Across the Goodwin Sands rMCZ, ground truth samples were collected from 372 stations (Figure 2; Appendix 1). A combination of physical sediment grabs and seabed imagery were acquired during each survey. Unless stated otherwise, video and still images were analysed using an established protocol developed and used by Cefas (Coggan et al., 2007). As part of the January 2014 survey, groundtruthing samples were acquired from the RV Cefas Endeavour in the deeper areas of the Goodwin Sands rMCZ following a 2 km triangular lattice grid, as there was no acoustic data available to inform site selection. Groundtruthing was achieved using sediment grabs and drop-camera (DC) video and stills at 39 stations. Sediment grabs were acquired using a 0.1 m² mini Hamon grab, and were sub-sampled for particle size analysis (PSA). Complete sediment analysis was conducted post cruise by Cefas scientists, and samples were classified into both Folk and EUNIS BSH classes. Video and stills imagery were acquired with a drop-camera (DC) system, which was deployed at all stations. Video transects lasting a minimum of 2 minutes were carried out as standard during the tow, though longer video transects (minimum 10 minutes) were carried out at a subset of stations (ca. ? of stations).

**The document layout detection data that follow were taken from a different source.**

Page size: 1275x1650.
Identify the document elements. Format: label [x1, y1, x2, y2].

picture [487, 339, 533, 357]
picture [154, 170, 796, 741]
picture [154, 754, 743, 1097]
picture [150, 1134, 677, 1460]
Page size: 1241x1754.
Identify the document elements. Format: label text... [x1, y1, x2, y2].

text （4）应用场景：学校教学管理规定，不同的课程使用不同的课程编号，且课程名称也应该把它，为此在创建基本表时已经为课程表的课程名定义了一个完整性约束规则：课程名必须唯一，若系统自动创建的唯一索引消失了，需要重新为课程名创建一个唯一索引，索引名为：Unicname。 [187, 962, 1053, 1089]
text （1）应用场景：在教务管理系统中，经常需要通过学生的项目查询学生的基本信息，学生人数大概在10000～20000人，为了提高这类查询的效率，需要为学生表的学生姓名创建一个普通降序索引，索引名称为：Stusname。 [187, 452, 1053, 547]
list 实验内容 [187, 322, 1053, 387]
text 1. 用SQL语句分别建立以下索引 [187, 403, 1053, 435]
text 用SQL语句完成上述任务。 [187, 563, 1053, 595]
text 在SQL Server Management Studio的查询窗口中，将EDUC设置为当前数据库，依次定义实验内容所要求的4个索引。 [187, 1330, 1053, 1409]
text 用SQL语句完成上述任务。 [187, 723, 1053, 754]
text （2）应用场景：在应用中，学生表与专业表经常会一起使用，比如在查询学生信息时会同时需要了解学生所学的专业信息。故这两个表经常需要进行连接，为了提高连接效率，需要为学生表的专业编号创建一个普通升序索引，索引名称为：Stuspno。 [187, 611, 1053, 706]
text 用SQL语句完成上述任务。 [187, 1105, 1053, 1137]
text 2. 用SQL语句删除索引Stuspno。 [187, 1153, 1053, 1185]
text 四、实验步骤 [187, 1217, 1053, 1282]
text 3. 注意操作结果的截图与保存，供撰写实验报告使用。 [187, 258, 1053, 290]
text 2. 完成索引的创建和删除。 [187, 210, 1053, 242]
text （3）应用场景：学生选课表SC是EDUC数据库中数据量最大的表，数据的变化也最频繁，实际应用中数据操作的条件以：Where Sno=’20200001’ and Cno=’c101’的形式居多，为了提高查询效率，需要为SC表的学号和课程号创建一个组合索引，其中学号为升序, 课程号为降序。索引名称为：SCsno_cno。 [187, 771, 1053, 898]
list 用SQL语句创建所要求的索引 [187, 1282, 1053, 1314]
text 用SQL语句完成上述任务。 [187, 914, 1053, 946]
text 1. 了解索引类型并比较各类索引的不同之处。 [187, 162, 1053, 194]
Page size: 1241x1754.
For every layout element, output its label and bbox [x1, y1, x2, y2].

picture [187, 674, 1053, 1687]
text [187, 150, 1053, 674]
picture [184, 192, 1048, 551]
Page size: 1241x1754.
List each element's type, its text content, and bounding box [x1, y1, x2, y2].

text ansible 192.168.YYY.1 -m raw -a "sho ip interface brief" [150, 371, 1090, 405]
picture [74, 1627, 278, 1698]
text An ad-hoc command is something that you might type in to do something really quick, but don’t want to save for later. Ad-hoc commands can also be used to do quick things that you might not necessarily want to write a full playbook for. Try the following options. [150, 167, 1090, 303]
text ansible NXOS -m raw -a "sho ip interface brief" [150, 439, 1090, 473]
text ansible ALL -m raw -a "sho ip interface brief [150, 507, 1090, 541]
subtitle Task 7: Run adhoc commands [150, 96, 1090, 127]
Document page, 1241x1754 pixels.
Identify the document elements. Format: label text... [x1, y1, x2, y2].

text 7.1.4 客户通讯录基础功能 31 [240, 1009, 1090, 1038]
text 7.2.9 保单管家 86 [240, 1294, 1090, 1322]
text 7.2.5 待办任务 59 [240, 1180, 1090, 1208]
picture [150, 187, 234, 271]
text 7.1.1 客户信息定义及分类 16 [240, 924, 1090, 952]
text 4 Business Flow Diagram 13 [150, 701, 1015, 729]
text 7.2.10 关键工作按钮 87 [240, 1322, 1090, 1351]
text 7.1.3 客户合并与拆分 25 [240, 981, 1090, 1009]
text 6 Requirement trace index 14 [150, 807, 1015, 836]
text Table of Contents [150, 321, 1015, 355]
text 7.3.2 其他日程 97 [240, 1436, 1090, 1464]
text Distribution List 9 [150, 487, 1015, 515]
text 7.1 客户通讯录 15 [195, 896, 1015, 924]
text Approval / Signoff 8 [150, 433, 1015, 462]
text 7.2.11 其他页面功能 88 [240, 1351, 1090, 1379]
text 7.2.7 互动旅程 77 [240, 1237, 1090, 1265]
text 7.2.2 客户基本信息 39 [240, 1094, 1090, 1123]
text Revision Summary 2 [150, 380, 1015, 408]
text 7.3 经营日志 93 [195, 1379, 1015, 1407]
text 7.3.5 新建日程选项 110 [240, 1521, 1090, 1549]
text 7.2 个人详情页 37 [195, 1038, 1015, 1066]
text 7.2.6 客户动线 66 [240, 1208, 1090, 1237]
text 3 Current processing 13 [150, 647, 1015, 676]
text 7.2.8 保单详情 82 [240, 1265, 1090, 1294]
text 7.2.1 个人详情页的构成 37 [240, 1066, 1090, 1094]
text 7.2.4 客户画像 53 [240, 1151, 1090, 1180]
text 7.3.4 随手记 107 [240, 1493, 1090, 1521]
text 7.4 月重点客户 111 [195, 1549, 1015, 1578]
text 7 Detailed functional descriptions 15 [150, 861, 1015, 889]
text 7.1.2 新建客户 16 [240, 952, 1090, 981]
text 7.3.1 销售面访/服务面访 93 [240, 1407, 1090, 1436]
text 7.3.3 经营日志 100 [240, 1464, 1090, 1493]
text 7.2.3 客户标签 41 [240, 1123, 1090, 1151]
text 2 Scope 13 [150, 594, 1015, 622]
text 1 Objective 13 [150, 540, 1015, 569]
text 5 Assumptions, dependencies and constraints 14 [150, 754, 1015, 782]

Groundtruthing samples were acquired from shallower areas of the Goodwin Sands rMCZ with site selection informed by preliminary acoustic data interpretation. Groundtruthing samples were collected at 23 stations in April/May 2014 using the same acquisition and instrument setup as described for the January 2014 survey.

Finally, during the September/October 2014 survey, groundtruthing samples were taken aboard the coastal survey vessels Thames Guardian and Solent Guardian within the inshore areas of the Goodwin Sands rMCZ. Groundtruthing was achieved using sediment grabs and drop-camera (DC) video and stills imagery at 86 stations. All the ground-truthing stations were initially surveyed using drop camera equipment (DC). A preliminary assessment of the video footage and still images collected was subsequently carried out to identify locations suitable for sediment grab deployment. Sediment grabs were acquired using a 0.1m² mini Hamon grab, and were subsampled for PSA.

All new maps and their derivatives have been based on a WGS84 datum. A new habitat map for the site was produced by analysing and interpreting the available acoustic data (as detailed above) and the ground-truth data collected by the dedicated surveys of this site. The process is a combination of two approaches, auto-classification (image analysis) and expert interpretation. The routine for auto-classification is flexible and dependent on site-specific data, allowing for application of a bespoke routine to maximise the acoustic data available. ArcGIS was used to perform an initial unsupervised classification on the backscatter image. The single-band backscatter mosaic was filtered and smoothed prior to the application of an Iso cluster/maximum likelihood classification routine. Python scripting language was used to automate the workflow.